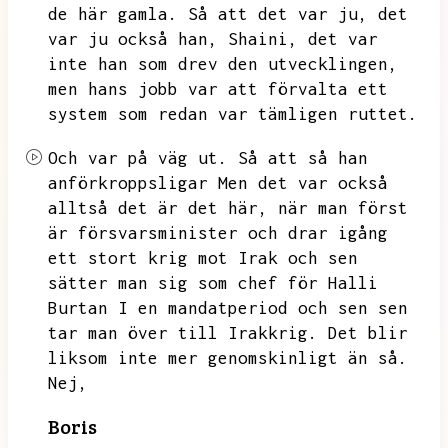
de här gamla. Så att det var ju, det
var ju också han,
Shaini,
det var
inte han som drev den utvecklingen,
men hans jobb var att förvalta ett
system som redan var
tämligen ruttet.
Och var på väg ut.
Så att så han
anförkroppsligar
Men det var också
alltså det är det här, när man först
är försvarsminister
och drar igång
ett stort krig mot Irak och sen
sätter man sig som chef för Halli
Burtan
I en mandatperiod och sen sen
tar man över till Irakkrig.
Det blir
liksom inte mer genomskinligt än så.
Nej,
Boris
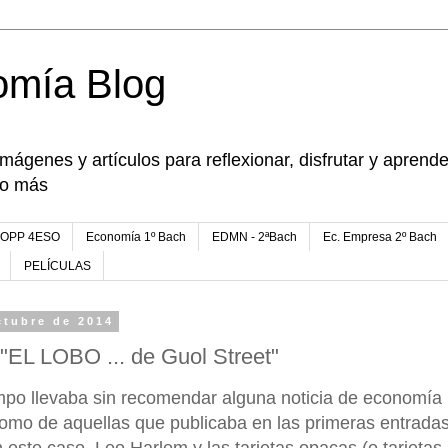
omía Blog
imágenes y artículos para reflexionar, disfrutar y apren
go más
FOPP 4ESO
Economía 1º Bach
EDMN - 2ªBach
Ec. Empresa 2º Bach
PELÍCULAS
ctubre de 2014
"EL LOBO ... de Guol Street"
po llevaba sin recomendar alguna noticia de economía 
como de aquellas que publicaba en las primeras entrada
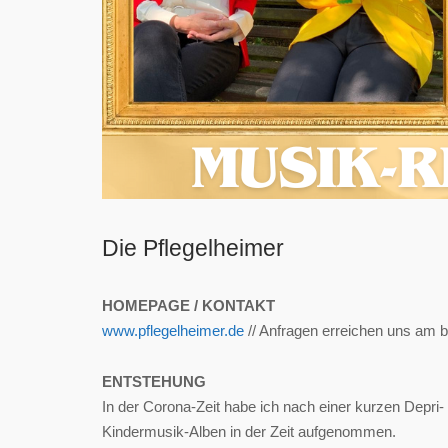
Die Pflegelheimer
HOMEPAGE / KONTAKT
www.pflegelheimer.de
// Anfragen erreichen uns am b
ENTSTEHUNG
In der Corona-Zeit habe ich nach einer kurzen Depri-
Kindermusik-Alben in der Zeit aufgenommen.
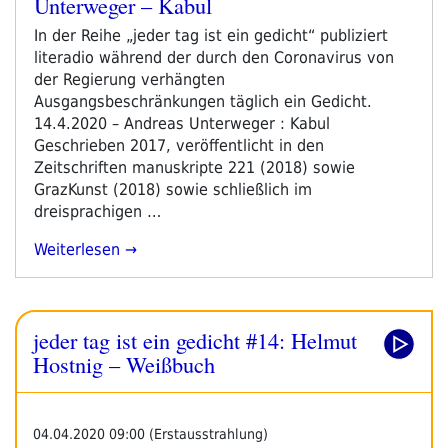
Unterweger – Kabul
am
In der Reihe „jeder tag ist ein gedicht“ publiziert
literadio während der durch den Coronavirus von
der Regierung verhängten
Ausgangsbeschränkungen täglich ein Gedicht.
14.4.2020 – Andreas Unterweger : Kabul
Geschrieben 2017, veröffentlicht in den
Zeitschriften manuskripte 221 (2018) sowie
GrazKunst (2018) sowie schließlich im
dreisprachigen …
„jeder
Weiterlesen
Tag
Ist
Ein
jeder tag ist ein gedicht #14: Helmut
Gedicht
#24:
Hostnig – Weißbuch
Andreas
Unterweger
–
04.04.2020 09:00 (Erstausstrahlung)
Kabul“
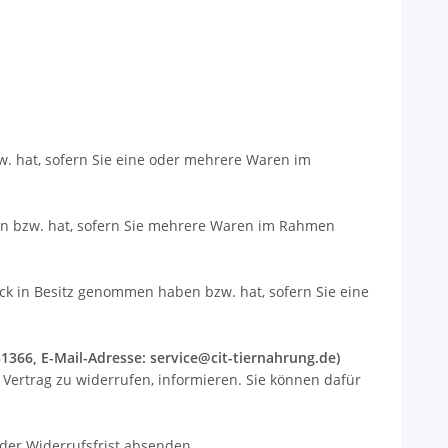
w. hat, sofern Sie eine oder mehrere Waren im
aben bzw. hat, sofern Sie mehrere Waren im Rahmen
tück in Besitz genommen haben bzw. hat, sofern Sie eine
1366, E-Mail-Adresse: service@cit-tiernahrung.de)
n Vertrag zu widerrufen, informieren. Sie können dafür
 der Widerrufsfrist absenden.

> [What the exercise asks]
Your response must restate every record above exactly, with each picture omitted.

> [Solution below]
de här gamla. Så att det var ju, det
var ju också han,
Shaini,
det var
inte han som drev den utvecklingen,
men hans jobb var att förvalta ett
system som redan var
tämligen ruttet.
Och var på väg ut.
Så att så han
anförkroppsligar
Men det var också
alltså det är det här, när man först
är försvarsminister
och drar igång
ett stort krig mot Irak och sen
sätter man sig som chef för Halli
Burtan
I en mandatperiod och sen sen
tar man över till Irakkrig.
Det blir
liksom inte mer genomskinligt än så.
Nej,
Boris
omía Blog
imágenes y artículos para reflexionar, disfrutar y apren
go más
FOPP 4ESO
Economía 1º Bach
EDMN - 2ªBach
Ec. Empresa 2º Bach
PELÍCULAS
ctubre de 2014
"EL LOBO ... de Guol Street"
po llevaba sin recomendar alguna noticia de economía 
como de aquellas que publicaba en las primeras entrada
Die Pflegelheimer
HOMEPAGE / KONTAKT
www.pflegelheimer.de
// Anfragen erreichen uns am b
ENTSTEHUNG
In der Corona-Zeit habe ich nach einer kurzen Depri-
Kindermusik-Alben in der Zeit aufgenommen.
Unterweger – Kabul
am
In der Reihe „jeder tag ist ein gedicht“ publiziert
literadio während der durch den Coronavirus von
der Regierung verhängten
Ausgangsbeschränkungen täglich ein Gedicht.
14.4.2020 – Andreas Unterweger : Kabul
Geschrieben 2017, veröffentlicht in den
Zeitschriften manuskripte 221 (2018) sowie
GrazKunst (2018) sowie schließlich im
dreisprachigen …
„jeder
Weiterlesen
Tag
Ist
Ein
jeder tag ist ein gedicht #14: Helmut
Gedicht
#24:
Hostnig – Weißbuch
Andreas
Unterweger
–
04.04.2020 09:00 (Erstausstrahlung)
Kabul“
w. hat, sofern Sie eine oder mehrere Waren im
aben bzw. hat, sofern Sie mehrere Waren im Rahmen
tück in Besitz genommen haben bzw. hat, sofern Sie eine
1366, E-Mail-Adresse: service@cit-tiernahrung.de)
n Vertrag zu widerrufen, informieren. Sie können dafür
 der Widerrufsfrist absenden.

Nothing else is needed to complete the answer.